# What you should do:
Identify all lines of the data containing the string "selector" and copy them.

Hardware design source files:
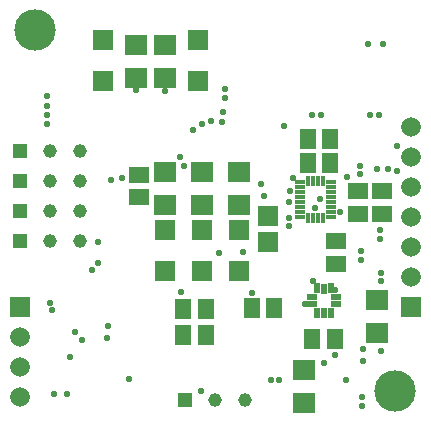
<source format=gts>
G04 Layer_Color=8388736*
%FSLAX24Y24*%
%MOIN*%
G70*
G01*
G75*
%ADD13R,0.0109X0.0256*%
%ADD14R,0.0256X0.0109*%
%ADD15R,0.0295X0.0157*%
%ADD16R,0.0157X0.0291*%
%ADD17R,0.0157X0.0295*%
%ADD38R,0.0129X0.0335*%
%ADD39R,0.0129X0.0335*%
%ADD40R,0.0130X0.0335*%
%ADD41R,0.0129X0.0335*%
%ADD42R,0.0129X0.0335*%
%ADD43R,0.0129X0.0335*%
%ADD44R,0.0128X0.0335*%
%ADD45R,0.0332X0.0130*%
%ADD46R,0.0331X0.0128*%
%ADD47R,0.0335X0.0127*%
%ADD48R,0.0335X0.0129*%
%ADD49R,0.0330X0.0130*%
%ADD50R,0.0329X0.0127*%
%ADD51R,0.0335X0.0130*%
%ADD52R,0.0335X0.0128*%
%ADD53R,0.0332X0.0130*%
%ADD54R,0.0332X0.0129*%
%ADD55R,0.0335X0.0129*%
%ADD56R,0.0335X0.0129*%
%ADD57R,0.0332X0.0129*%
%ADD58R,0.0332X0.0129*%
%ADD59R,0.0335X0.0130*%
%ADD60R,0.0335X0.0129*%
%ADD61R,0.0189X0.0318*%
%ADD62R,0.0189X0.0335*%
%ADD63R,0.0189X0.0317*%
%ADD64R,0.0335X0.0189*%
%ADD65R,0.0189X0.0317*%
%ADD66R,0.0189X0.0317*%
%ADD67R,0.0575X0.0654*%
%ADD68R,0.0654X0.0575*%
%ADD69R,0.0654X0.0654*%
%ADD70R,0.0772X0.0693*%
%ADD71C,0.1378*%
%ADD72C,0.0463*%
%ADD73R,0.0463X0.0463*%
%ADD74R,0.0463X0.0463*%
%ADD75C,0.0654*%
%ADD76C,0.0213*%
D13*
X10179Y6836D02*
D03*
X10348D02*
D03*
X10687D02*
D03*
X10518D02*
D03*
X10179Y8076D02*
D03*
X10348D02*
D03*
X10687D02*
D03*
X10518D02*
D03*
D14*
X10955Y6863D02*
D03*
Y7032D02*
D03*
Y7202D02*
D03*
Y7371D02*
D03*
Y8048D02*
D03*
Y7879D02*
D03*
Y7710D02*
D03*
Y7540D02*
D03*
X9911Y6863D02*
D03*
Y7032D02*
D03*
Y7202D02*
D03*
Y7371D02*
D03*
Y8048D02*
D03*
Y7879D02*
D03*
Y7710D02*
D03*
Y7540D02*
D03*
D15*
X11130Y3966D02*
D03*
X10327D02*
D03*
Y4203D02*
D03*
X11130D02*
D03*
D16*
X10965Y3679D02*
D03*
X10492D02*
D03*
X10965Y4490D02*
D03*
X10492D02*
D03*
D17*
X10728Y3683D02*
D03*
Y4486D02*
D03*
D38*
X10179Y6834D02*
D03*
D39*
X10348Y6834D02*
D03*
D40*
X10687Y6834D02*
D03*
X10179Y8078D02*
D03*
D41*
X10517Y6834D02*
D03*
D42*
X10349Y8078D02*
D03*
D43*
X10687Y8078D02*
D03*
D44*
X10518Y8078D02*
D03*
D45*
X10958Y6863D02*
D03*
D46*
X10958Y7033D02*
D03*
D47*
X10957Y7202D02*
D03*
D48*
X10957Y7371D02*
D03*
D49*
X10959Y8048D02*
D03*
D50*
X10960Y7879D02*
D03*
D51*
X10957Y7710D02*
D03*
D52*
X10957Y7540D02*
D03*
D53*
X9908Y6863D02*
D03*
D54*
X9908Y7033D02*
D03*
D55*
X9909Y7202D02*
D03*
D56*
Y7371D02*
D03*
D57*
X9908Y8049D02*
D03*
D58*
X9908Y7879D02*
D03*
D59*
X9909Y7710D02*
D03*
D60*
X9909Y7540D02*
D03*
D61*
X10965Y3673D02*
D03*
D62*
X10728Y3681D02*
D03*
X10728Y4488D02*
D03*
D63*
X10492Y3672D02*
D03*
D64*
X10325Y3966D02*
D03*
Y4203D02*
D03*
X11132Y4203D02*
D03*
Y3966D02*
D03*
D65*
X10492Y4497D02*
D03*
D66*
X10965Y4497D02*
D03*
D67*
X9060Y3839D02*
D03*
X8312D02*
D03*
X6772Y2928D02*
D03*
X6024D02*
D03*
X6772Y3789D02*
D03*
X6024D02*
D03*
X10177Y8686D02*
D03*
X10925D02*
D03*
X10935Y9473D02*
D03*
X10187D02*
D03*
X11083Y2805D02*
D03*
X10335D02*
D03*
D68*
X4552Y8273D02*
D03*
Y7525D02*
D03*
X11122Y5310D02*
D03*
Y6058D02*
D03*
X12648Y6983D02*
D03*
Y7731D02*
D03*
X11860Y6983D02*
D03*
Y7731D02*
D03*
D69*
X8858Y6053D02*
D03*
Y6914D02*
D03*
X5413Y6447D02*
D03*
Y5069D02*
D03*
X6644Y5069D02*
D03*
Y6447D02*
D03*
X7874Y5069D02*
D03*
Y6447D02*
D03*
X3371Y12771D02*
D03*
Y11393D02*
D03*
X6521Y12771D02*
D03*
Y11393D02*
D03*
X591Y3886D02*
D03*
X13632Y3856D02*
D03*
D70*
X6644Y8376D02*
D03*
Y7274D02*
D03*
X5413Y8376D02*
D03*
Y7274D02*
D03*
X7874Y8366D02*
D03*
Y7264D02*
D03*
X10039Y655D02*
D03*
Y1757D02*
D03*
X12500Y3002D02*
D03*
Y4104D02*
D03*
X4454Y11511D02*
D03*
Y12613D02*
D03*
X5428Y11511D02*
D03*
Y12613D02*
D03*
D71*
X13091Y1083D02*
D03*
X1083Y13091D02*
D03*
D72*
X8087Y763D02*
D03*
X7087D02*
D03*
X2575Y6087D02*
D03*
Y7087D02*
D03*
Y8087D02*
D03*
Y9087D02*
D03*
X1575Y6087D02*
D03*
Y7087D02*
D03*
Y8087D02*
D03*
Y9087D02*
D03*
D73*
X6087Y763D02*
D03*
D74*
X575Y6087D02*
D03*
Y7087D02*
D03*
Y8087D02*
D03*
Y9087D02*
D03*
D75*
X591Y886D02*
D03*
Y1886D02*
D03*
Y2886D02*
D03*
X13632Y5856D02*
D03*
Y4856D02*
D03*
Y6856D02*
D03*
Y7856D02*
D03*
Y8856D02*
D03*
Y9856D02*
D03*
D76*
X6348Y9769D02*
D03*
X6939Y10064D02*
D03*
X7308Y10039D02*
D03*
X6644Y9966D02*
D03*
X8312Y4326D02*
D03*
X3986Y8169D02*
D03*
X3617Y8095D02*
D03*
X5428Y11083D02*
D03*
X4454Y11097D02*
D03*
X5930Y8858D02*
D03*
X6053Y8563D02*
D03*
X10581Y7456D02*
D03*
X13140Y9252D02*
D03*
Y8391D02*
D03*
X12697Y12648D02*
D03*
X12180D02*
D03*
X12844Y8465D02*
D03*
X12475D02*
D03*
X11983Y566D02*
D03*
Y886D02*
D03*
X2165Y984D02*
D03*
X3200Y5340D02*
D03*
X12008Y2485D02*
D03*
Y2067D02*
D03*
X7406Y10851D02*
D03*
Y11122D02*
D03*
X7234Y5684D02*
D03*
X3494Y2854D02*
D03*
X3519Y3248D02*
D03*
X3002Y5118D02*
D03*
X1722Y984D02*
D03*
X2239Y2215D02*
D03*
X8022Y5709D02*
D03*
X10728Y1993D02*
D03*
X11097Y4454D02*
D03*
X11959Y5438D02*
D03*
Y5733D02*
D03*
X11270Y7037D02*
D03*
X12549Y10261D02*
D03*
X11934Y8588D02*
D03*
X12623Y4724D02*
D03*
X12598Y6152D02*
D03*
X2436Y3027D02*
D03*
X8637Y7972D02*
D03*
X5955Y4355D02*
D03*
X2657Y2781D02*
D03*
X1575Y4011D02*
D03*
X1649Y3765D02*
D03*
X10359Y4749D02*
D03*
X11073Y2288D02*
D03*
X12623Y2411D02*
D03*
X11442Y1427D02*
D03*
X4208Y1476D02*
D03*
X3174Y6053D02*
D03*
X10335Y10261D02*
D03*
X10605D02*
D03*
X9227Y1452D02*
D03*
X8957D02*
D03*
X12598Y6422D02*
D03*
X12623Y5020D02*
D03*
X11934Y8292D02*
D03*
X12254Y10261D02*
D03*
X11491Y8219D02*
D03*
X10408Y7160D02*
D03*
X9400Y9916D02*
D03*
X1476Y10261D02*
D03*
Y10581D02*
D03*
X7357Y10384D02*
D03*
X9561Y7371D02*
D03*
X1476Y10901D02*
D03*
Y9966D02*
D03*
X10093Y3966D02*
D03*
X9695Y8169D02*
D03*
X9572Y7751D02*
D03*
X8711Y7579D02*
D03*
X9547Y6841D02*
D03*
X9547Y6576D02*
D03*
X6608Y1055D02*
D03*
M02*

</source>
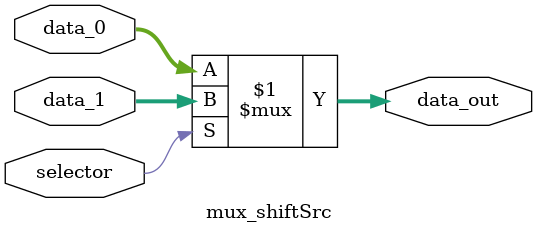
<source format=v>
module mux_shiftSrc (
    input wire selector,
    input wire [31:0] data_0,
    input wire [31:0] data_1,
    output wire [31:0] data_out
);
    
    assign data_out = (selector) ? data_1 : data_0;

endmodule
</source>
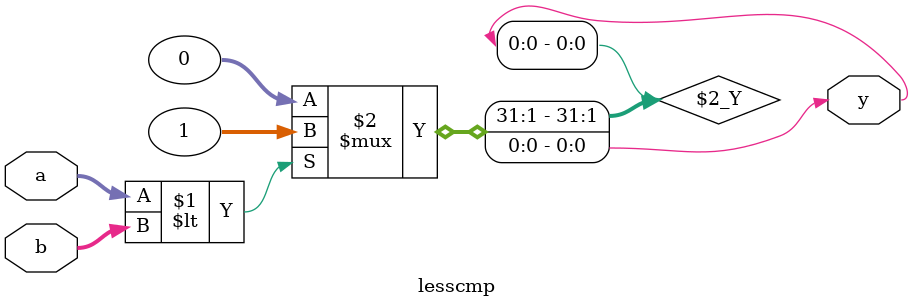
<source format=v>
`timescale 1ns / 1ps


module lesscmp(
    input wire [31:0] a,b,
	output wire y
    );
    assign y = ($signed(a) < $signed(b)) ? 1 : 0;
endmodule

</source>
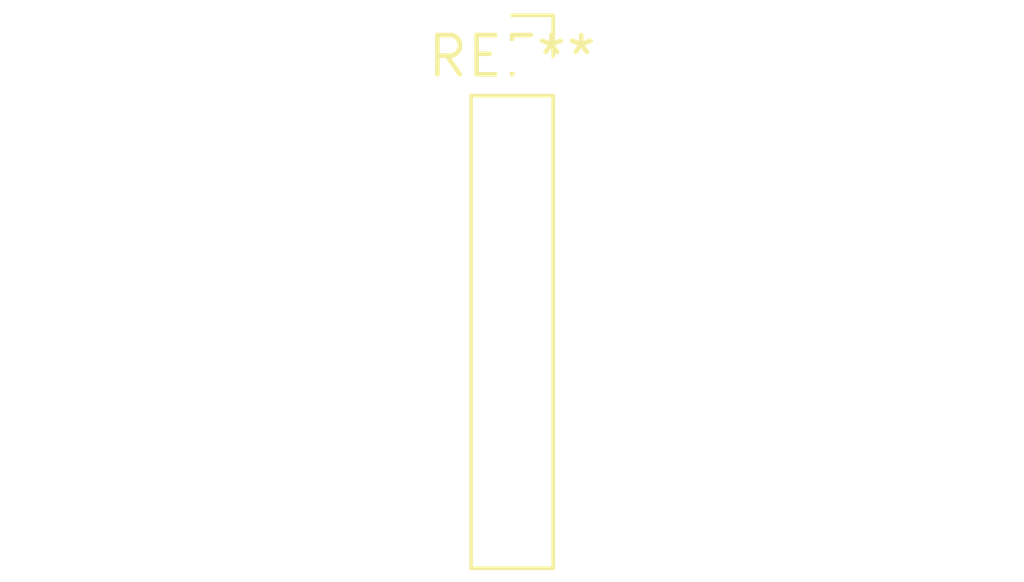
<source format=kicad_pcb>
(kicad_pcb (version 20240108) (generator pcbnew)

  (general
    (thickness 1.6)
  )

  (paper "A4")
  (layers
    (0 "F.Cu" signal)
    (31 "B.Cu" signal)
    (32 "B.Adhes" user "B.Adhesive")
    (33 "F.Adhes" user "F.Adhesive")
    (34 "B.Paste" user)
    (35 "F.Paste" user)
    (36 "B.SilkS" user "B.Silkscreen")
    (37 "F.SilkS" user "F.Silkscreen")
    (38 "B.Mask" user)
    (39 "F.Mask" user)
    (40 "Dwgs.User" user "User.Drawings")
    (41 "Cmts.User" user "User.Comments")
    (42 "Eco1.User" user "User.Eco1")
    (43 "Eco2.User" user "User.Eco2")
    (44 "Edge.Cuts" user)
    (45 "Margin" user)
    (46 "B.CrtYd" user "B.Courtyard")
    (47 "F.CrtYd" user "F.Courtyard")
    (48 "B.Fab" user)
    (49 "F.Fab" user)
    (50 "User.1" user)
    (51 "User.2" user)
    (52 "User.3" user)
    (53 "User.4" user)
    (54 "User.5" user)
    (55 "User.6" user)
    (56 "User.7" user)
    (57 "User.8" user)
    (58 "User.9" user)
  )

  (setup
    (pad_to_mask_clearance 0)
    (pcbplotparams
      (layerselection 0x00010fc_ffffffff)
      (plot_on_all_layers_selection 0x0000000_00000000)
      (disableapertmacros false)
      (usegerberextensions false)
      (usegerberattributes false)
      (usegerberadvancedattributes false)
      (creategerberjobfile false)
      (dashed_line_dash_ratio 12.000000)
      (dashed_line_gap_ratio 3.000000)
      (svgprecision 4)
      (plotframeref false)
      (viasonmask false)
      (mode 1)
      (useauxorigin false)
      (hpglpennumber 1)
      (hpglpenspeed 20)
      (hpglpendiameter 15.000000)
      (dxfpolygonmode false)
      (dxfimperialunits false)
      (dxfusepcbnewfont false)
      (psnegative false)
      (psa4output false)
      (plotreference false)
      (plotvalue false)
      (plotinvisibletext false)
      (sketchpadsonfab false)
      (subtractmaskfromsilk false)
      (outputformat 1)
      (mirror false)
      (drillshape 1)
      (scaleselection 1)
      (outputdirectory "")
    )
  )

  (net 0 "")

  (footprint "PinSocket_1x07_P2.54mm_Vertical" (layer "F.Cu") (at 0 0))

)

</source>
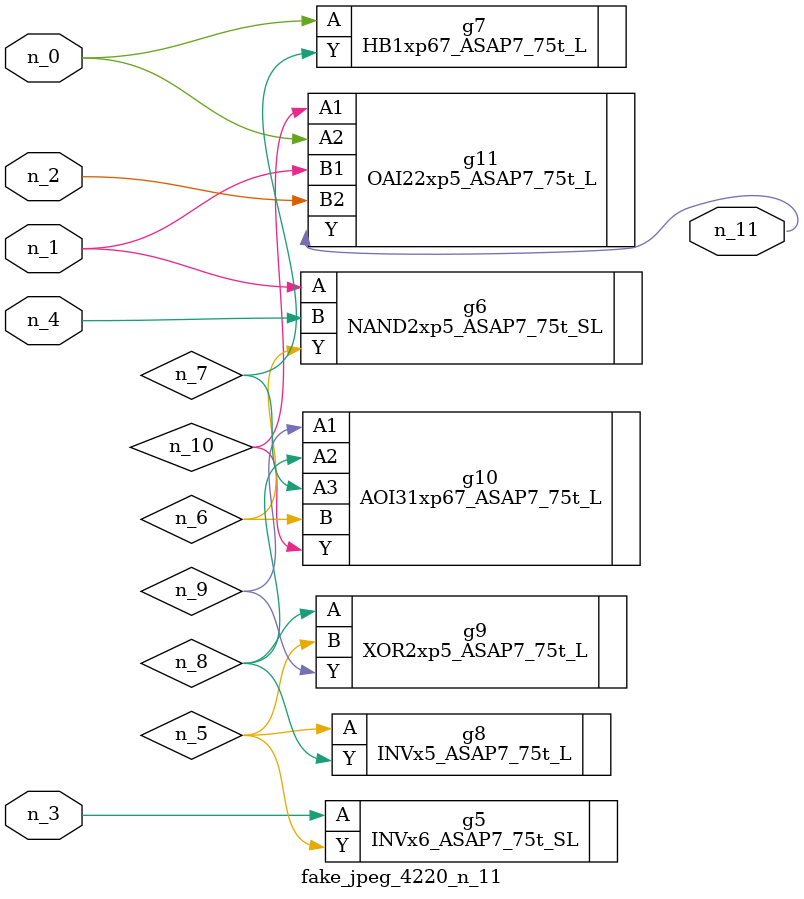
<source format=v>
module fake_jpeg_4220_n_11 (n_3, n_2, n_1, n_0, n_4, n_11);

input n_3;
input n_2;
input n_1;
input n_0;
input n_4;

output n_11;

wire n_10;
wire n_8;
wire n_9;
wire n_6;
wire n_5;
wire n_7;

INVx6_ASAP7_75t_SL g5 ( 
.A(n_3),
.Y(n_5)
);

NAND2xp5_ASAP7_75t_SL g6 ( 
.A(n_1),
.B(n_4),
.Y(n_6)
);

HB1xp67_ASAP7_75t_L g7 ( 
.A(n_0),
.Y(n_7)
);

INVx5_ASAP7_75t_L g8 ( 
.A(n_5),
.Y(n_8)
);

XOR2xp5_ASAP7_75t_L g9 ( 
.A(n_8),
.B(n_5),
.Y(n_9)
);

AOI31xp67_ASAP7_75t_L g10 ( 
.A1(n_9),
.A2(n_8),
.A3(n_7),
.B(n_6),
.Y(n_10)
);

OAI22xp5_ASAP7_75t_L g11 ( 
.A1(n_10),
.A2(n_0),
.B1(n_1),
.B2(n_2),
.Y(n_11)
);


endmodule
</source>
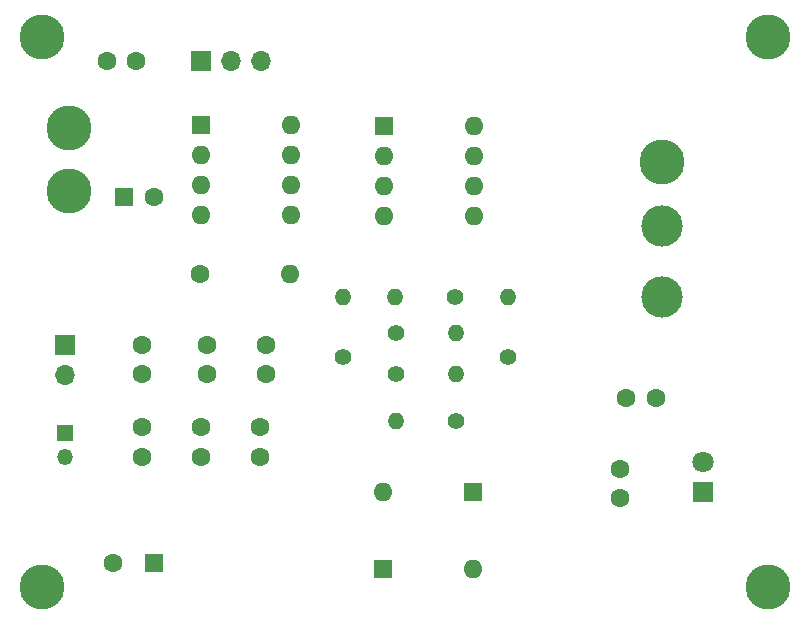
<source format=gbr>
%TF.GenerationSoftware,KiCad,Pcbnew,5.1.10*%
%TF.CreationDate,2021-06-28T13:13:06+02:00*%
%TF.ProjectId,9v-preamp,39762d70-7265-4616-9d70-2e6b69636164,rev?*%
%TF.SameCoordinates,Original*%
%TF.FileFunction,Soldermask,Bot*%
%TF.FilePolarity,Negative*%
%FSLAX46Y46*%
G04 Gerber Fmt 4.6, Leading zero omitted, Abs format (unit mm)*
G04 Created by KiCad (PCBNEW 5.1.10) date 2021-06-28 13:13:06*
%MOMM*%
%LPD*%
G01*
G04 APERTURE LIST*
%ADD10C,3.800000*%
%ADD11C,1.600000*%
%ADD12O,1.600000X1.600000*%
%ADD13O,1.700000X1.700000*%
%ADD14R,1.700000X1.700000*%
%ADD15R,1.350000X1.350000*%
%ADD16O,1.350000X1.350000*%
%ADD17R,1.800000X1.800000*%
%ADD18C,1.800000*%
%ADD19R,1.600000X1.600000*%
%ADD20C,3.500000*%
%ADD21C,1.400000*%
%ADD22O,1.400000X1.400000*%
G04 APERTURE END LIST*
D10*
%TO.C,J8*%
X45500000Y-89000000D03*
%TD*%
%TO.C,J9*%
X107000000Y-89000000D03*
%TD*%
%TO.C,J7*%
X107000000Y-135500000D03*
%TD*%
%TO.C,J6*%
X45500000Y-135500000D03*
%TD*%
D11*
%TO.C,R1*%
X58880000Y-109000000D03*
D12*
X66500000Y-109000000D03*
%TD*%
D11*
%TO.C,C7*%
X51000000Y-91000000D03*
X53500000Y-91000000D03*
%TD*%
D13*
%TO.C,BT1*%
X47500000Y-117540000D03*
D14*
X47500000Y-115000000D03*
%TD*%
D11*
%TO.C,C4*%
X54000000Y-117500000D03*
X54000000Y-115000000D03*
%TD*%
%TO.C,C2*%
X97500000Y-119500000D03*
X95000000Y-119500000D03*
%TD*%
%TO.C,C3*%
X94500000Y-128000000D03*
X94500000Y-125500000D03*
%TD*%
D15*
%TO.C,SW1*%
X47500000Y-122500000D03*
D16*
X47500000Y-124500000D03*
%TD*%
D10*
%TO.C,J2*%
X47825000Y-96675000D03*
%TD*%
%TO.C,J1*%
X47825000Y-102025000D03*
%TD*%
D14*
%TO.C,RV1*%
X59000000Y-91000000D03*
D13*
X61540000Y-91000000D03*
X64080000Y-91000000D03*
%TD*%
D17*
%TO.C,D1*%
X101500000Y-127500000D03*
D18*
X101500000Y-124960000D03*
%TD*%
D11*
%TO.C,C6*%
X54000000Y-122000000D03*
X54000000Y-124500000D03*
%TD*%
D19*
%TO.C,C1*%
X52500000Y-102500000D03*
D11*
X55000000Y-102500000D03*
%TD*%
D19*
%TO.C,C5*%
X55000000Y-133500000D03*
D11*
X51500000Y-133500000D03*
%TD*%
%TO.C,C8*%
X59500000Y-115000000D03*
X59500000Y-117500000D03*
%TD*%
%TO.C,C9*%
X59000000Y-124500000D03*
X59000000Y-122000000D03*
%TD*%
%TO.C,C10*%
X64000000Y-124500000D03*
X64000000Y-122000000D03*
%TD*%
%TO.C,C11*%
X64500000Y-115000000D03*
X64500000Y-117500000D03*
%TD*%
D12*
%TO.C,D2*%
X74380000Y-127500000D03*
D19*
X82000000Y-127500000D03*
%TD*%
%TO.C,D3*%
X74380000Y-134000000D03*
D12*
X82000000Y-134000000D03*
%TD*%
D20*
%TO.C,J3*%
X98000000Y-105000000D03*
%TD*%
%TO.C,J4*%
X98000000Y-111000000D03*
%TD*%
D10*
%TO.C,J5*%
X98000000Y-99500000D03*
%TD*%
D21*
%TO.C,R2*%
X80580000Y-121500000D03*
D22*
X75500000Y-121500000D03*
%TD*%
%TO.C,R3*%
X80580000Y-114000000D03*
D21*
X75500000Y-114000000D03*
%TD*%
D22*
%TO.C,R4*%
X71000000Y-111000000D03*
D21*
X71000000Y-116080000D03*
%TD*%
%TO.C,R5*%
X80500000Y-111000000D03*
D22*
X75420000Y-111000000D03*
%TD*%
%TO.C,R6*%
X80580000Y-117500000D03*
D21*
X75500000Y-117500000D03*
%TD*%
%TO.C,R7*%
X85000000Y-116080000D03*
D22*
X85000000Y-111000000D03*
%TD*%
D19*
%TO.C,U2*%
X74500000Y-96500000D03*
D12*
X82120000Y-104120000D03*
X74500000Y-99040000D03*
X82120000Y-101580000D03*
X74500000Y-101580000D03*
X82120000Y-99040000D03*
X74500000Y-104120000D03*
X82120000Y-96500000D03*
%TD*%
D19*
%TO.C,U1*%
X59000000Y-96380000D03*
D12*
X66620000Y-104000000D03*
X59000000Y-98920000D03*
X66620000Y-101460000D03*
X59000000Y-101460000D03*
X66620000Y-98920000D03*
X59000000Y-104000000D03*
X66620000Y-96380000D03*
%TD*%
M02*

</source>
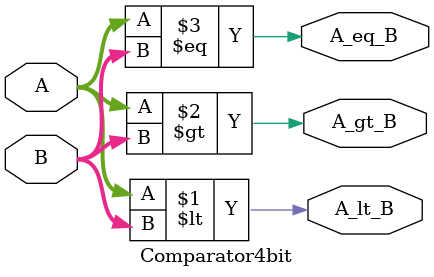
<source format=v>
`timescale 1ns / 1ps
module Comparator4bit (
    input [3:0] A, B,      // ????????? ? ????
    output A_lt_B,         // A < B
    output A_gt_B,         // A > B
    output A_eq_B          // A == B
);
    assign A_lt_B = (A < B);
    assign A_gt_B = (A > B);
    assign A_eq_B = (A == B);
endmodule
</source>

# Written solution:
    input wire selector,
    assign data_out = (selector) ? data_1 : data_0;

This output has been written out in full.